REQUIREMENT >> Copy the entries word for word, beginning at the line that contains "1299, 1146, 1412]" and continuing through the last line of the entries.

- - - - - - -

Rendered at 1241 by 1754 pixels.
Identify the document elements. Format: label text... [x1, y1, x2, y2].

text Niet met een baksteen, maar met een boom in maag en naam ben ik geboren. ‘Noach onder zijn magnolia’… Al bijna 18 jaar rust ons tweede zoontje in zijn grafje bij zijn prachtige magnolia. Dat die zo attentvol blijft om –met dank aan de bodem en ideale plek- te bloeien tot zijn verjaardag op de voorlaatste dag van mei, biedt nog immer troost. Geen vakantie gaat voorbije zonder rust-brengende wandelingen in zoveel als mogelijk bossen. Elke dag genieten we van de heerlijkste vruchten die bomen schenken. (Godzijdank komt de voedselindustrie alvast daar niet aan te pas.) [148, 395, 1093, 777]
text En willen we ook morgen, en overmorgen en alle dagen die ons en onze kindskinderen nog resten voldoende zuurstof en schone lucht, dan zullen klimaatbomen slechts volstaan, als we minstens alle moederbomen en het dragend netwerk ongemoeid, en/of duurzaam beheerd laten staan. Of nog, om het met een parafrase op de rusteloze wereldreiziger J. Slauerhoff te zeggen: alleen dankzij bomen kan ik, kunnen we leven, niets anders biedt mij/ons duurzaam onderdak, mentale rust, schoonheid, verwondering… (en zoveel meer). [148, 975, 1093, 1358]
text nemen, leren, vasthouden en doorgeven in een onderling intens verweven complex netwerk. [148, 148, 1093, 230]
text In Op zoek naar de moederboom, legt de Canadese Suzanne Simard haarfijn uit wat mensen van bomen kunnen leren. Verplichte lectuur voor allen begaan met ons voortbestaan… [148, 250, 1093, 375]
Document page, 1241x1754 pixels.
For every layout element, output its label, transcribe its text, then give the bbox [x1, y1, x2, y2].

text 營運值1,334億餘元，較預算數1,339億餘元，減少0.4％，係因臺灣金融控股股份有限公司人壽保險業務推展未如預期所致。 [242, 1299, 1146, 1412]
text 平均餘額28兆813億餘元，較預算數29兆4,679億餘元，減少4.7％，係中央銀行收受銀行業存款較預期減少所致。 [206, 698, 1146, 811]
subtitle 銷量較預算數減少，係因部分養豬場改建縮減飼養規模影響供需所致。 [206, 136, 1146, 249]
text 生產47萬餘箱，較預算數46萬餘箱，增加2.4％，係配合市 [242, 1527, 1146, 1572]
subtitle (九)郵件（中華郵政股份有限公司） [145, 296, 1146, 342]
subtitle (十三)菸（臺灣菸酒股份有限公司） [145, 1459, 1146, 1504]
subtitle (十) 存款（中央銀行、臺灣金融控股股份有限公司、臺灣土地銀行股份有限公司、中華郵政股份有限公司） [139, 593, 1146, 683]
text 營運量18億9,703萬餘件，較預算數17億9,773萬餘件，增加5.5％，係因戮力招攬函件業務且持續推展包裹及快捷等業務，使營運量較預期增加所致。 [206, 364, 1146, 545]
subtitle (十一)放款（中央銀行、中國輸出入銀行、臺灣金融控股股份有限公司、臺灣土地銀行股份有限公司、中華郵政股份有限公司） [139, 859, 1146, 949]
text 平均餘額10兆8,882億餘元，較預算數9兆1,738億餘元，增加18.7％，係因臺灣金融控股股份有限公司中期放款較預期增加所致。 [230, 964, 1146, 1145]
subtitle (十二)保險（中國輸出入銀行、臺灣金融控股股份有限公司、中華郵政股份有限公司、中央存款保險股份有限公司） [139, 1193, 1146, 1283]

- - - - - - -

RESULT FOR THIS TASK >>
text 營運值1,334億餘元，較預算數1,339億餘元，減少0.4％，係因臺灣金融控股股份有限公司人壽保險業務推展未如預期所致。 [242, 1299, 1146, 1412]
text 平均餘額28兆813億餘元，較預算數29兆4,679億餘元，減少4.7％，係中央銀行收受銀行業存款較預期減少所致。 [206, 698, 1146, 811]
subtitle 銷量較預算數減少，係因部分養豬場改建縮減飼養規模影響供需所致。 [206, 136, 1146, 249]
text 生產47萬餘箱，較預算數46萬餘箱，增加2.4％，係配合市 [242, 1527, 1146, 1572]
subtitle (九)郵件（中華郵政股份有限公司） [145, 296, 1146, 342]
subtitle (十三)菸（臺灣菸酒股份有限公司） [145, 1459, 1146, 1504]
subtitle (十) 存款（中央銀行、臺灣金融控股股份有限公司、臺灣土地銀行股份有限公司、中華郵政股份有限公司） [139, 593, 1146, 683]
text 營運量18億9,703萬餘件，較預算數17億9,773萬餘件，增加5.5％，係因戮力招攬函件業務且持續推展包裹及快捷等業務，使營運量較預期增加所致。 [206, 364, 1146, 545]
subtitle (十一)放款（中央銀行、中國輸出入銀行、臺灣金融控股股份有限公司、臺灣土地銀行股份有限公司、中華郵政股份有限公司） [139, 859, 1146, 949]
text 平均餘額10兆8,882億餘元，較預算數9兆1,738億餘元，增加18.7％，係因臺灣金融控股股份有限公司中期放款較預期增加所致。 [230, 964, 1146, 1145]
subtitle (十二)保險（中國輸出入銀行、臺灣金融控股股份有限公司、中華郵政股份有限公司、中央存款保險股份有限公司） [139, 1193, 1146, 1283]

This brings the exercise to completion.